## EXERCISE REQUIREMENTS
In the listing below, find each line that holds "dans" and list it.

=== RECORDS FOR THIS EXERCISE ===

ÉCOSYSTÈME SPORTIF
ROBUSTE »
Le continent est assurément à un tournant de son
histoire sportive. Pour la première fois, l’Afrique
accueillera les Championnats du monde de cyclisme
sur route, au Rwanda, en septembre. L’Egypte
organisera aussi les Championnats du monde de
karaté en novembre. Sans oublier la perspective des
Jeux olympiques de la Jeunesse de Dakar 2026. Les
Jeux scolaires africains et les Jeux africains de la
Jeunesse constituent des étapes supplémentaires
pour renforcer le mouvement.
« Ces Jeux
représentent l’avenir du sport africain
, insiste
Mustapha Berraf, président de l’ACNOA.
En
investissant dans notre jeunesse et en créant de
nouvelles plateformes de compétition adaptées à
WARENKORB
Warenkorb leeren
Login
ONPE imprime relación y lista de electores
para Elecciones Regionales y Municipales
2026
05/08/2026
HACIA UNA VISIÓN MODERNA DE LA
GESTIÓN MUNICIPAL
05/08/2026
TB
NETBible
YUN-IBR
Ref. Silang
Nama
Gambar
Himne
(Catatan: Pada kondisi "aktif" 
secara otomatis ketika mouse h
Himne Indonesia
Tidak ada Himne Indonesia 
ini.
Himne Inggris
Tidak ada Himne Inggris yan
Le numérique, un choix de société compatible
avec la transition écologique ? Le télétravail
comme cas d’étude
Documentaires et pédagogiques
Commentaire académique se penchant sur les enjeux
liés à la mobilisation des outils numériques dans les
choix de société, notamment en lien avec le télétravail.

===

## WRITTEN SOLUTION
investissant dans notre jeunesse et en créant de
liés à la mobilisation des outils numériques dans les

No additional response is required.